Mas são realmente tão simples seu sentido e sua aplicação? O que quis dizer Jesus exaltando a multidão? Mansos, pacíficos são na Bíblia os humildes e os pobres; ou seja, aqueles que não tem os meios ou a vontade de fazer justiça sozinhos. Aqueles que não confiam nem em carros, nem em cavalos, mas põem sua força no nome do Senhor (Sl 20,7-8). No Antigo Testamento,  a esses os profetas prometem a salvação nas horas da angústia, de guerra e de deportação. Eles são aquele “resto de Israel” do qual o profeta Sofonias fala-nos hoje também:

“Todos vocês, humildes, busquem o Senhor e sigam suas ordens. Busquem a justiça e vivam com humildade; talvez o Senhor os proteja no dia de sua ira. Só restarão os pobres e os humildes, pois eles confiam no nome do Senhor. O remanescente de Israel não cometerá injustiça; não mentirão nem enganarão uns aos outros. Comerão e dormirão em segurança, e não haverá quem os atemorize.” (Sofonias 2,3; 3,12-13).

Também o apóstolo Paulo, em sua primeira carta à igreja aos coríntios (1Co 1,26-31), pensa nessa categoria de pessoas: Ele convida os primeiros cristãos a olhar a seu redor para constatar como Deus escolhe exatamente entre estes a seu povo, o novo resto de Israel: “Não há entre vocês, muitos sábios, muitos poderosos, muitos nobres. Deus escolheu aquilo que no mundo é fraco para confundir os fortes”.

Jesus é o protótipo destes mansos, a ponto de exclamar: “Tomem sobre vocês o meu jugo. Deixem que eu lhes ensine, pois sou manso e humilde de coração, e encontrarão descanso para a alma” (Mateus 11,29). Mansidão significa, além de uma atitude interior do coração, também certa atitude em relação ao uso da força e da violência. Jesus é a mais fulgurante manifestação disso. A ele o evangelista aplica as palavras messiânicas de Isaías. Não quebrará o caniço rachado, nem apagará a mecha que ainda fumega (Mt 12,20). Em seu tempo a Palestina vinha sofrendo surtos de revoltas dos zelotas contra as classes ricas do lugar e contra os dominadores romanos. Às vezes, chegava-se a atos de violência e terrorismo. E Jesus sabe disso, porque numa ocasião fala de repressão sangrenta por parte de Pilatos de uma tentativa de revolta (cf Lc 13,1 ss). Um de seus apóstolos, Simão, o zelota, provinha, talvez, daquele grupo. Não está excluído que alguns grupos destes revolucionários tenham tentado cooptar Jesus a fazer parte de suas facções. Ele, porém, recusou decididamente qualquer convite neste sentido; fugiu quando vieram proclamá-lo rei, isto é, chefe de um movimento de resistência armada (cf Jo 16,15). A Pedro, no Getsêmani, disse: “Guarde sua espada”, disse Jesus. “Os que usam a espada morrerão pela espada” (Mt 26,52), renunciando assim opor qualquer resistência à sua captura. À violência ele opôs o martírio, isto é, o testemunho. É para dar testemunho da verdade que nasci e vim ao mundo (Jo 18,37).

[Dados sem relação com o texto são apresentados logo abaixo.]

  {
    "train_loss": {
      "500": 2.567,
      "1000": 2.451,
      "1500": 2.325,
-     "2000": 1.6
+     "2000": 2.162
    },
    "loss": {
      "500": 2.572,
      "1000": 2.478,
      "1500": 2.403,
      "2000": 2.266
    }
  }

 As tentativas feitas por alguns estudiosos de colocar Jesus entre os revolucionários de seu tempo estão destituídas de qualquer fundamento e, de fato, abandonadas. A recusa de violência é total em Jesus, seja em sua vida, seja em sua Palavra. A última das bem-aventuranças escutadas hoje diz: Bem-aventurados sereis quando vos caluniarem, quando vos perseguirem e disserem falsamente todo mal contra vós por causa de mim”. Não há uma bem-aventurança contrária: bem-aventurados vós quando vos fizerem valer, quando tiveres pago olho por olho, dente por dente. Tal pensamento é inconcebível e absurdo para o Evangelho.

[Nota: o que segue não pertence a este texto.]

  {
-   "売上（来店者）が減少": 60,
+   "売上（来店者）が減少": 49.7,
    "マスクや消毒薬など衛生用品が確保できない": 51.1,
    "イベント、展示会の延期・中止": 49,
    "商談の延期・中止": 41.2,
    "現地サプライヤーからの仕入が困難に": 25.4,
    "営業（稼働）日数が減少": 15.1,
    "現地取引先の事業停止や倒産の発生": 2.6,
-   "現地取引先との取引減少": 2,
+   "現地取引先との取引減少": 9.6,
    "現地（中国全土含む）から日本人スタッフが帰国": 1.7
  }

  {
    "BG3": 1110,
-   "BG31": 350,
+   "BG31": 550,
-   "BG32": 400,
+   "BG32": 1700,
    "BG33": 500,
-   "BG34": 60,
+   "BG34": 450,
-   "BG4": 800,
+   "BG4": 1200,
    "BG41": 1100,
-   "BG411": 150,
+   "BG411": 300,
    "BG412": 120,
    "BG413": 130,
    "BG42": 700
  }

Todavia, devemos ficar atentos a não instrumentalizar a Palavra de Jesus. Ele – dissemos – recusa a violência em todas as suas formas: portanto, não somente a violência de reação, mas também aquela de quem inicia a violência, embora escondendo o punho de ferro numa luva de veludo. Se há um “ai dos violentos!” no Evangelho – como eu acho que há de uma ponta a outra – ele atinge antes de tudo a eles: aqueles que humilham e submetem, aqueles que mandam para o exílio, assim como ele foi exilado no Egito por Herodes, aqueles que emitem sentenças injustas, como agiram com ele no Sinédrio e Pilatos, aqueles que mandam matar para contentar uma bailarina … Jesus não ignora que há também essa violência entre os homens e, se disse um “não” à violência de quem foi ferido numa face, disse um “não” ainda mais terrível a quem fere face a face.

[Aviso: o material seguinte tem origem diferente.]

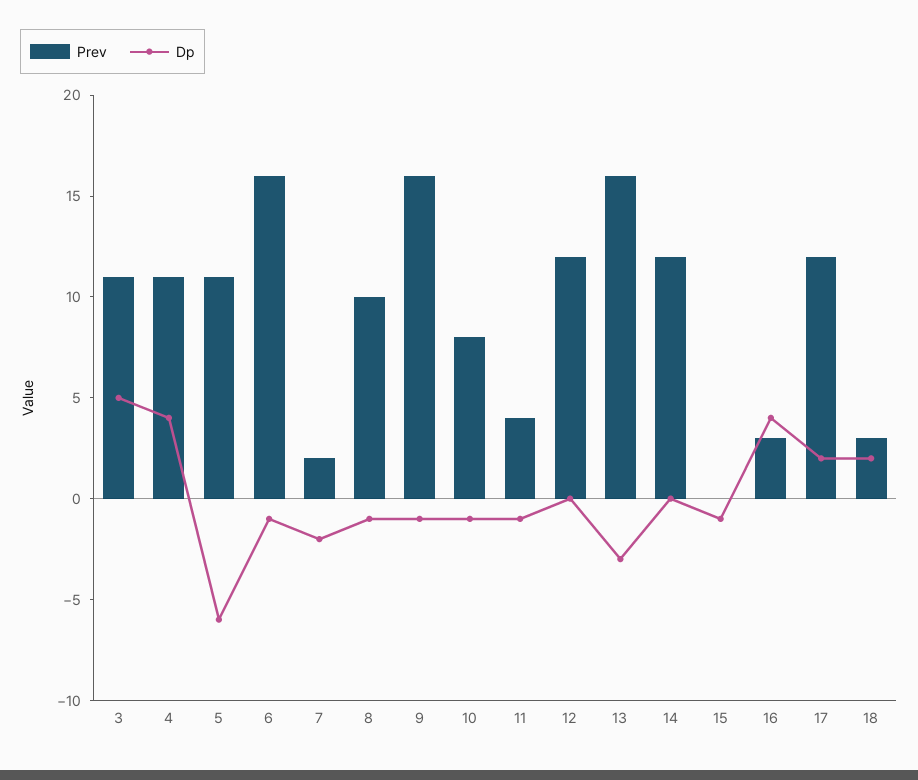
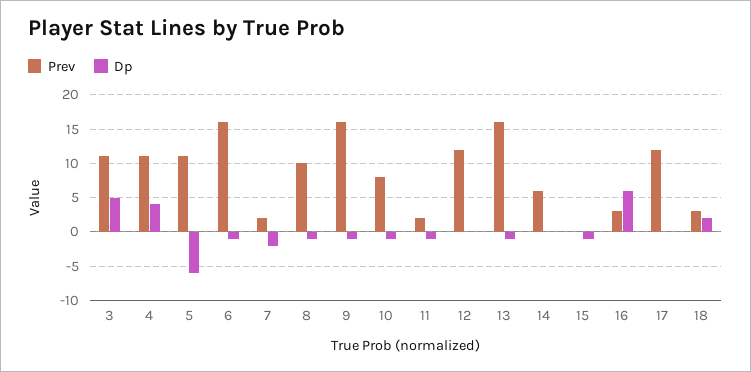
  {
    "Prev": {
      "3": 11,
      "4": 11,
      "5": 11,
      "6": 16,
      "7": 2,
      "8": 10,
      "9": 16,
      "10": 8,
-     "11": 4,
+     "11": 2,
      "12": 12,
      "13": 16,
-     "14": 12,
+     "14": 6,
      "15": 0,
      "16": 3,
      "17": 12,
      "18": 3
    },
    "Dp": {
      "3": 5,
      "4": 4,
      "5": -6,
      "6": -1,
      "7": -2,
      "8": -1,
      "9": -1,
      "10": -1,
      "11": -1,
      "12": 0,
-     "13": -3,
+     "13": -1,
      "14": 0,
      "15": -1,
-     "16": 4,
+     "16": 6,
-     "17": 2,
+     "17": 0,
      "18": 2
    }
  }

Estou certo de que vocês, a este ponto, conhecendo o Evangelho, já se perguntaram: e então, como se explica Jesus expulsando os negociantes do templo; Jesus que com voz inflamada grita: Ai de vós fariseus, e escribas [...]; Jesus que diz: vim trazer a espada e o fogo a terra? (cf Lc 12,49). Como se explicam estes comportamentos?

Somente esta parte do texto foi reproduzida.